===== DOCUMENT TEXT =====

Event Sourcing works as bookkeeping; we record new entries for each business operation. Not surprisingly, accounting patterns also work well in event sourcing.
For instance, we can use the “Closing the Books” pattern to model the lifecycle process effectively. Its name comes from the accounting domain. All financial numbers are summarised and verified, and the final report is created at the end of each cycle (e.g., month and year). This data is used as a base for the next period. For accounting calculations, you don’t need to bring forward the entire history; it’s enough to summarise the crucial aspects to be carried forward, i.e. the opening balances, etc. The same pattern can be used for temporal modelling.
I explained this pattern in detail in Keep your streams short! Temporal modelling for fast reads and optimal data retention.
And the talk:
Closing the Books is the essence of Event Sourcing modelling. Thanks to that, we can keep things short and thus run our system efficiently. We’re slicing the lifetime of our process, marking the start and end of the lifecycle using events.
In this article, I assume you have read/watched, or skimmed the above resources. I’ll focus on the practical example using Marten. I know that’s not entirely to say “Go read that, before we talk”, but really: “Go read that”. It took me three months to write the article, and a bit less to prepare the talk. Of course, this article may be enough to grab the concept, but there you find more nuanced considerations.
Still, we’ll diverge from the accounting domain. I started explaining Event Sourcing like many of us: using a Bank Account example. But I stopped. It’s a business domain that most of us believe in knowing how it works, but it’s much different from what we may expect.
How much different? There’s no database transaction between multiple bank accounts while transferring money. A Bank Account is also not an entity or transactional boundary. In accounting, we add lifecycle and work on, e.g. Accounting Month.
Yes, there’s no spoon.

===== MATERIAL SHOWN =====

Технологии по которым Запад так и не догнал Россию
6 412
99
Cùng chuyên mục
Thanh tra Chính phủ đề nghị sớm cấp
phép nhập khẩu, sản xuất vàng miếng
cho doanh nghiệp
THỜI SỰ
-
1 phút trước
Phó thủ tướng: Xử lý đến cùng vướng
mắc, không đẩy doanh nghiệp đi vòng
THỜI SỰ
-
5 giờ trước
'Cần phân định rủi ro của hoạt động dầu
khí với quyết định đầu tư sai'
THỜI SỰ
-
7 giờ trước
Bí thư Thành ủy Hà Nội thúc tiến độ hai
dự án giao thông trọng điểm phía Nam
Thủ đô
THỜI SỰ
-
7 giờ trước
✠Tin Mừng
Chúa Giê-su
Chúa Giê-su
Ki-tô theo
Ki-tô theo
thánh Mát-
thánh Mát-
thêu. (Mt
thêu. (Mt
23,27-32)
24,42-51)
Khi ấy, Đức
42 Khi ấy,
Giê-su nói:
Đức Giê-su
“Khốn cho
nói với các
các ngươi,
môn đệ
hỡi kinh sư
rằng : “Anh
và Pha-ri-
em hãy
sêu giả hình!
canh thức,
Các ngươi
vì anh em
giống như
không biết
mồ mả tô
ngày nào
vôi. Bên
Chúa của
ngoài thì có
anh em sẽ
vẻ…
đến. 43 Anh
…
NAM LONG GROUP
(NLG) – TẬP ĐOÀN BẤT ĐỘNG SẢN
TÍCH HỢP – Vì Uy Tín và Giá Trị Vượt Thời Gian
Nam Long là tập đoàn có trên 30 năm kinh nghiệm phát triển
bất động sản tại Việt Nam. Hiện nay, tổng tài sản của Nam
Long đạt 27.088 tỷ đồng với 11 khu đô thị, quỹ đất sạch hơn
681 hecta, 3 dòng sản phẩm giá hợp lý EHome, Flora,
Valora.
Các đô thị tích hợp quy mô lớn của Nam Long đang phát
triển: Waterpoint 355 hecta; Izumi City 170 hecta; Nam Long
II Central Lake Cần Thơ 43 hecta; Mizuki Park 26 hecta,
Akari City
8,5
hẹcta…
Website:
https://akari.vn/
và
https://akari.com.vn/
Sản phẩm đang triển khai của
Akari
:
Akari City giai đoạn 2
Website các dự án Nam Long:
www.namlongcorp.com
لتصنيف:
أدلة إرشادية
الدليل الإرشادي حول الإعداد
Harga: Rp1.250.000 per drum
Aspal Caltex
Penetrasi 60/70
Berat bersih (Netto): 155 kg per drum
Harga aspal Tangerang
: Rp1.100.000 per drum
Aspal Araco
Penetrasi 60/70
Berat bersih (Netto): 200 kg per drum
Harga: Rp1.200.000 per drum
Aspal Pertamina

=====

▶ [ASSIGNMENT 1] Write out the event sourcing passage in full, word for word.
▶ [ASSIGNMENT 2] Give again, verbatim, every line of the entries from the very first one down to the line containing "https://akari.vn/", with both ends included.
The event sourcing passage and the entries have no connection to each other.

▶ [WRITTEN SOLUTION 1]
Event Sourcing works as bookkeeping; we record new entries for each business operation. Not surprisingly, accounting patterns also work well in event sourcing.
For instance, we can use the “Closing the Books” pattern to model the lifecycle process effectively. Its name comes from the accounting domain. All financial numbers are summarised and verified, and the final report is created at the end of each cycle (e.g., month and year). This data is used as a base for the next period. For accounting calculations, you don’t need to bring forward the entire history; it’s enough to summarise the crucial aspects to be carried forward, i.e. the opening balances, etc. The same pattern can be used for temporal modelling.
I explained this pattern in detail in Keep your streams short! Temporal modelling for fast reads and optimal data retention.
And the talk:
Closing the Books is the essence of Event Sourcing modelling. Thanks to that, we can keep things short and thus run our system efficiently. We’re slicing the lifetime of our process, marking the start and end of the lifecycle using events.
In this article, I assume you have read/watched, or skimmed the above resources. I’ll focus on the practical example using Marten. I know that’s not entirely to say “Go read that, before we talk”, but really: “Go read that”. It took me three months to write the article, and a bit less to prepare the talk. Of course, this article may be enough to grab the concept, but there you find more nuanced considerations.
Still, we’ll diverge from the accounting domain. I started explaining Event Sourcing like many of us: using a Bank Account example. But I stopped. It’s a business domain that most of us believe in knowing how it works, but it’s much different from what we may expect.
How much different? There’s no database transaction between multiple bank accounts while transferring money. A Bank Account is also not an entity or transactional boundary. In accounting, we add lifecycle and work on, e.g. Accounting Month.
Yes, there’s no spoon.

▶ [WRITTEN SOLUTION 2]
Технологии по которым Запад так и не догнал Россию
6 412
99
Cùng chuyên mục
Thanh tra Chính phủ đề nghị sớm cấp
phép nhập khẩu, sản xuất vàng miếng
cho doanh nghiệp
THỜI SỰ
-
1 phút trước
Phó thủ tướng: Xử lý đến cùng vướng
mắc, không đẩy doanh nghiệp đi vòng
THỜI SỰ
-
5 giờ trước
'Cần phân định rủi ro của hoạt động dầu
khí với quyết định đầu tư sai'
THỜI SỰ
-
7 giờ trước
Bí thư Thành ủy Hà Nội thúc tiến độ hai
dự án giao thông trọng điểm phía Nam
Thủ đô
THỜI SỰ
-
7 giờ trước
✠Tin Mừng
Chúa Giê-su
Chúa Giê-su
Ki-tô theo
Ki-tô theo
thánh Mát-
thánh Mát-
thêu. (Mt
thêu. (Mt
23,27-32)
24,42-51)
Khi ấy, Đức
42 Khi ấy,
Giê-su nói:
Đức Giê-su
“Khốn cho
nói với các
các ngươi,
môn đệ
hỡi kinh sư
rằng : “Anh
và Pha-ri-
em hãy
sêu giả hình!
canh thức,
Các ngươi
vì anh em
giống như
không biết
mồ mả tô
ngày nào
vôi. Bên
Chúa của
ngoài thì có
anh em sẽ
vẻ…
đến. 43 Anh
…
NAM LONG GROUP
(NLG) – TẬP ĐOÀN BẤT ĐỘNG SẢN
TÍCH HỢP – Vì Uy Tín và Giá Trị Vượt Thời Gian
Nam Long là tập đoàn có trên 30 năm kinh nghiệm phát triển
bất động sản tại Việt Nam. Hiện nay, tổng tài sản của Nam
Long đạt 27.088 tỷ đồng với 11 khu đô thị, quỹ đất sạch hơn
681 hecta, 3 dòng sản phẩm giá hợp lý EHome, Flora,
Valora.
Các đô thị tích hợp quy mô lớn của Nam Long đang phát
triển: Waterpoint 355 hecta; Izumi City 170 hecta; Nam Long
II Central Lake Cần Thơ 43 hecta; Mizuki Park 26 hecta,
Akari City
8,5
hẹcta…
Website:
https://akari.vn/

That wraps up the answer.